1985 Hindi action film directed by Manmohan Desai

Mard ( 'Man') is a 1985 Indian Hindi-language action film, directed by Manmohan Desai and starring Amitabh Bachchan, Amrita Singh and Dara Singh. The movie was based on American comic character Phantom or Indian interpretation Betaal. Amitabh Bachchan was nominated for Filmfare Award for Best Actor category. Mard was the second highest-grossing film of the year. and the eighth highest-grossing film of the 1980s (1980 to 1989). Furthermore, when adjusted for inflation, Mard is one of the highest-grossing films released during the Diwali festival, approximately more than 450cr nett. in today's time.

==Plot==
The film opens in early 20th century India, still under British rule. Raja Azad Singh thwarts British soldiers from plundering an Indian fort, recovering the stolen jewels. His wife, Rani Durga, gives birth to a son, Raju, and Raja marks him with the word "mard" (man), symbolizing strength and bravery. Lady Helena, a sympathetic Englishwoman, uncovers the soldiers' atrocities, leading to their reprimand.

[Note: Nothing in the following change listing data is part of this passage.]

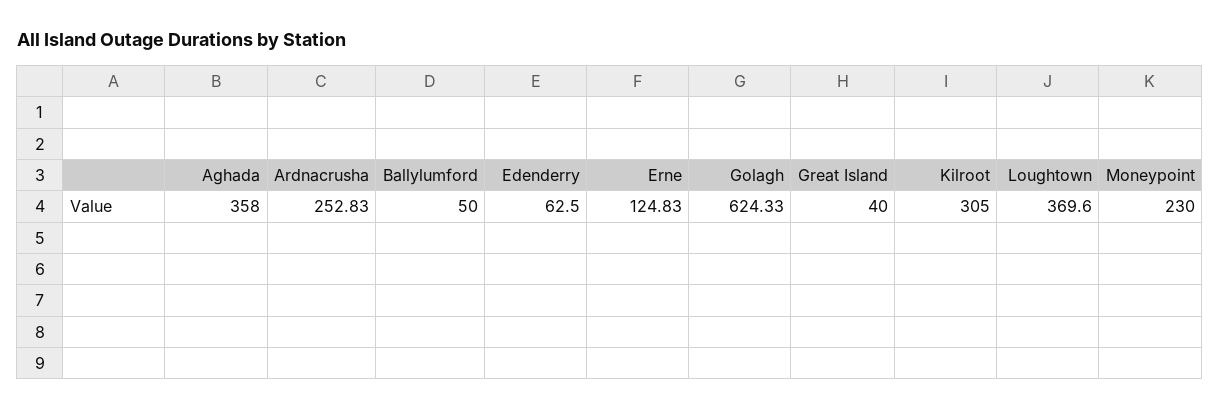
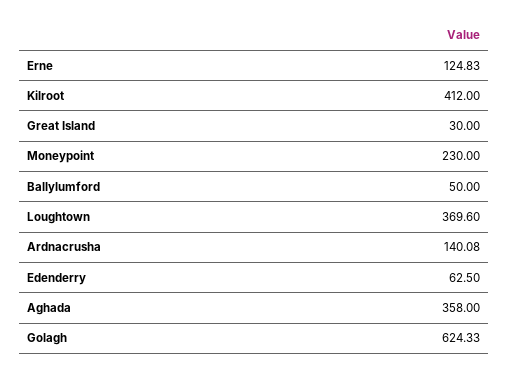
  {
    "Aghada": 358,
-   "Ardnacrusha": 252.83,
+   "Ardnacrusha": 140.08,
    "Ballylumford": 50,
    "Edenderry": 62.5,
    "Erne": 124.83,
    "Golagh": 624.33,
-   "Great Island": 40,
+   "Great Island": 30,
-   "Kilroot": 305,
+   "Kilroot": 412,
    "Loughtown": 369.6,
    "Moneypoint": 230
  }

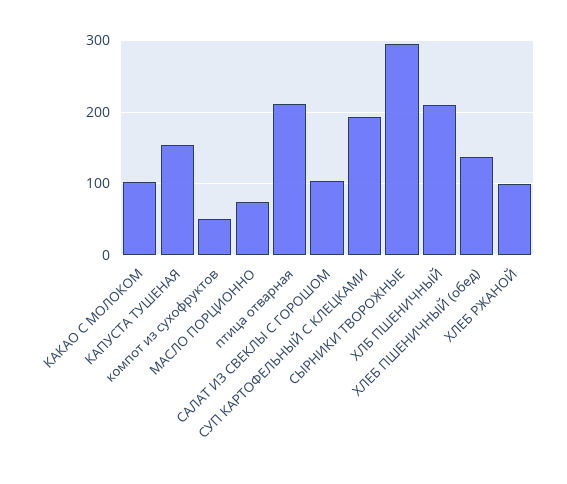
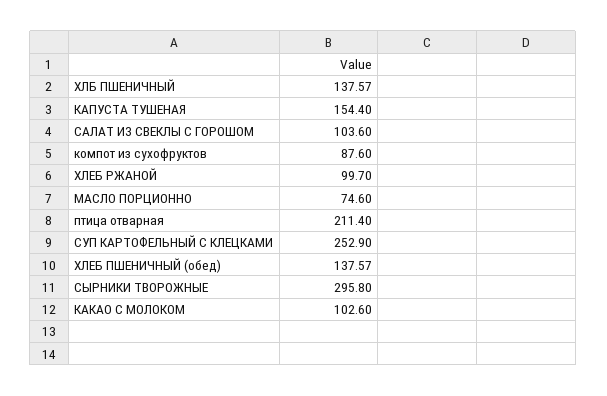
  {
    "КАКАО С МОЛОКОМ": 102.6,
    "КАПУСТА ТУШЕНАЯ": 154.4,
-   "компот из сухофруктов": 50,
+   "компот из сухофруктов": 87.6,
    "МАСЛО ПОРЦИОННО": 74.6,
    "птица отварная": 211.4,
    "САЛАТ ИЗ СВЕКЛЫ С ГОРОШОМ": 103.6,
-   "СУП КАРТОФЕЛЬНЫЙ С КЛЕЦКАМИ": 190,
+   "СУП КАРТОФЕЛЬНЫЙ С КЛЕЦКАМИ": 252.9,
    "СЫРНИКИ ТВОРОЖНЫЕ": 295.8,
-   "ХЛБ ПШЕНИЧНЫЙ": 210,
+   "ХЛБ ПШЕНИЧНЫЙ": 137.57,
    "ХЛЕБ ПШЕНИЧНЫЙ (обед)": 137.57,
    "ХЛЕБ РЖАНОЙ": 99.7
  }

English officers General Dyer and Inspector Simon, along with local doctor Harry, conspire to capture Raja. Harry sedates Raja, leading to his capture and imprisonment. Rani Durga escapes but is shot, and their horse brings baby Raju to an orphanage. A blacksmith's wife adopts Raju, and Rani Durga loses her speech and becomes a washerwoman. Harry is appointed mayor for his betrayal.

Raju grows up strong, working as a tanga driver. He confronts Ruby, Harry’s daughter, over her reckless behavior, leading to her falling in love with him. Harry and General Dyer demolish a slum, but Raju rallies the residents to resist. Lady Helena intervenes, stopping the demolition and releasing Raju from arrest. Harry’s attempts to bribe and eliminate Raju fail.

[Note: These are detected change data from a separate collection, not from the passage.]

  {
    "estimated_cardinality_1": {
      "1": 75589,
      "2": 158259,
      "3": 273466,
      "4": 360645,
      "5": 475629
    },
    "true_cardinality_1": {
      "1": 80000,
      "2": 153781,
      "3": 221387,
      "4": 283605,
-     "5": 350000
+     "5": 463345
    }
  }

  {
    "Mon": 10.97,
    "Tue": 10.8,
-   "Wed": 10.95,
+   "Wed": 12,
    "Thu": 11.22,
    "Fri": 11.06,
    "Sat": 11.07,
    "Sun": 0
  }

Danny, General Dyer’s son, runs nefarious operations, including blood camps, slave labor, and the imprisonment of Raja Azad Singh. Raju learns of his lineage and plans to rescue his father. Danny captures and kills Raju’s adoptive parents, prompting Raju to attack the camp. Danny traps Raju and stages a gladiatorial fight between Raju and his father. They recognize each other during the fight and turn against their captors.

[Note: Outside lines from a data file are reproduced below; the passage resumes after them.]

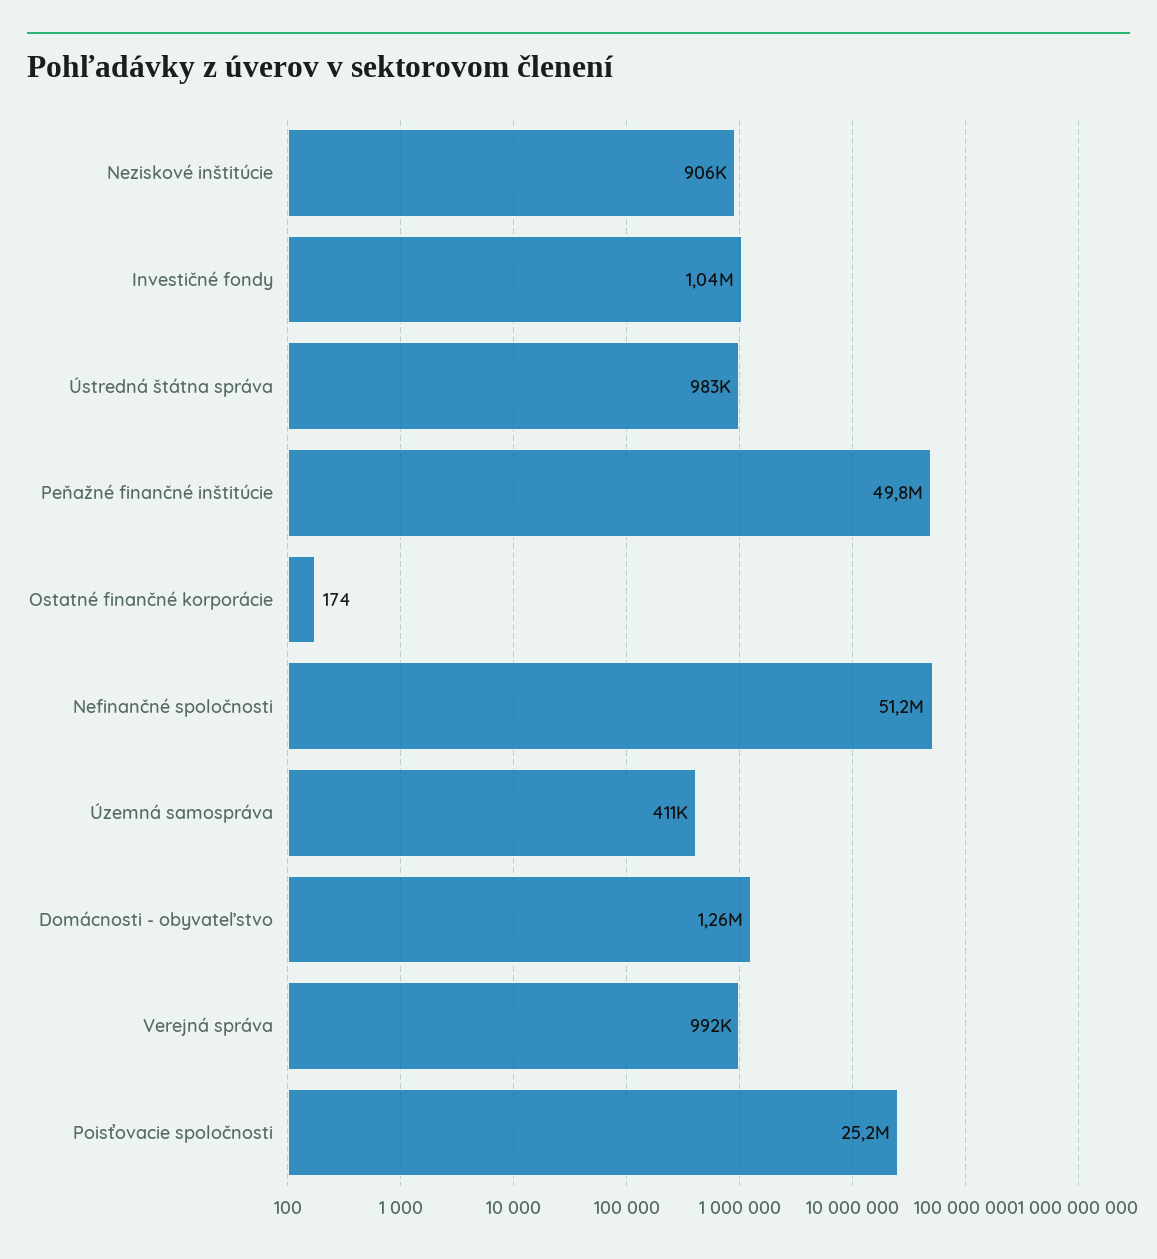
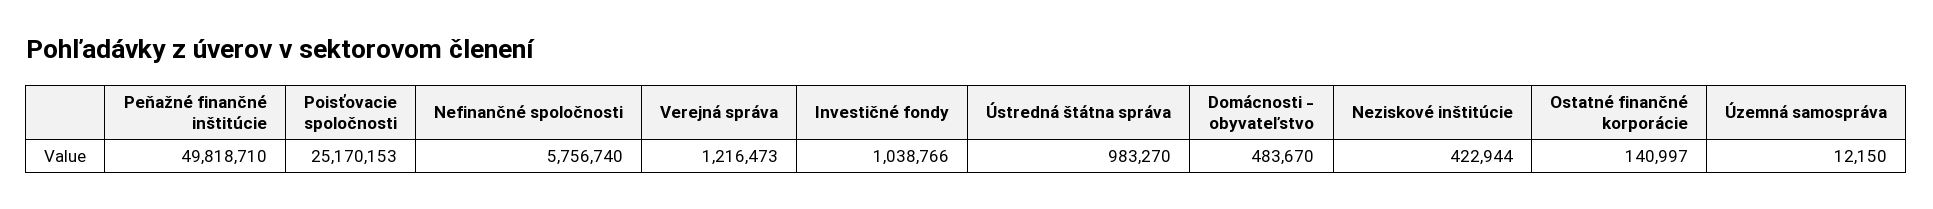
  {
-   "Neziskové inštitúcie": 906000,
+   "Neziskové inštitúcie": 422944,
    "Investičné fondy": 1038766,
    "Ústredná štátna správa": 983270,
    "Peňažné finančné inštitúcie": 49818710,
-   "Ostatné finančné korporácie": 174,
+   "Ostatné finančné korporácie": 140997,
-   "Nefinančné spoločnosti": 51200000,
+   "Nefinančné spoločnosti": 5756740,
-   "Územná samospráva": 411000,
+   "Územná samospráva": 12150,
-   "Domácnosti - obyvateľstvo": 1260000,
+   "Domácnosti - obyvateľstvo": 483670,
-   "Verejná správa": 992000,
+   "Verejná správa": 1216473,
    "Poisťovacie spoločnosti": 25170153
  }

In the final battle, Raju and Raja defeat the villains, rescue Lady Helena and Rani Durga, and ensure the downfall of Harry, Danny, and their cohorts. The film ends with Raju and Ruby reuniting with Raju’s parents, symbolizing the dawn of India’s independence movement.

==Cast==
- Amitabh Bachchan as Raju Singh / Mard Tangewala
- Amrita Singh as Ruby
- Dara Singh as Raja Azaad Singh
- Nirupa Roy as Rani Durga
- Prem Chopra as Dr. Harry
- Dan Dhanoa as Danny Dyer
- Kamal Kapoor as General Dyer
- Bob Christo as Inspector Simon
- Satyendra Kapoor as Blacksmith (Jamuna's Husband)
- Manik Irani as Zbyszko (as Manek Irani)
- Seema Deo as Jamuna
- Joginder, Joginder Shelly as Street Dancer 'Jako Rakhe Saiyan'
- Kirti Kumar as Shamsher (Guest Appearance)
- C.S. Dubey as Lalaji (Father of Groom) (uncredited)
- Helena Luke as Lady Helena (uncredited)
- Shivraj as Priest (uncredited)
- Moti as Dog

==Location==
Mard was mostly shot in Ooty (near a golf links site belonging to Hindustan Photo Films) and at various locations in Karnataka, such as the Lalitha Mahal in Mysore and the Bangalore Palace.

==Soundtrack==

Anu Malik composed music for Mard. The Soundtrack album consisting of 6 tracks was released on 7 June 1985 on T-Series.
Critics accused Desai of using double-meaning words in the song Hum to tamboo mein bamboo lagaye baithe. However, the song was a hit.
This is one of the films where Kishore Kumar did not sing for Amitabh Bachchan, as well as Coolie and Naseeb, due to Bachchan refusing to appear as a guest in a film which Kishore produced.

| No. | Title | Singer(s) | Length |
|---|---|---|---|
| 1. | "Hum To Tambu Mein Bambu" | Asha Bhosle, Mohammed Aziz | 5:52 |
| 2. | "Will You Marry Me" | Asha Bhosle, Anu Malik | 4:25 |
| 3. | "Buri Nazarwaale" | Shabbir Kumar | 6:26 |
| 4. | "Mard Tangewala" | Mohammed Aziz | 5:02 |
| 5. | "Sun Rubia Tumse Pyar Ho Gaya" | Shabbir Kumar, S. Janaki, Sharon Prabhakar, Amitabh Bachchan, Anu Malik | 6:25 |
| 6. | "Maa Sherawaali" (Lyrics by Indeevar) | Shabbir Kumar | 8:48 |
| Total length: |  |  | 36:58 |

==Box office==
The film opened to nearly sold-out theatres and grossed approximately ₹16cr.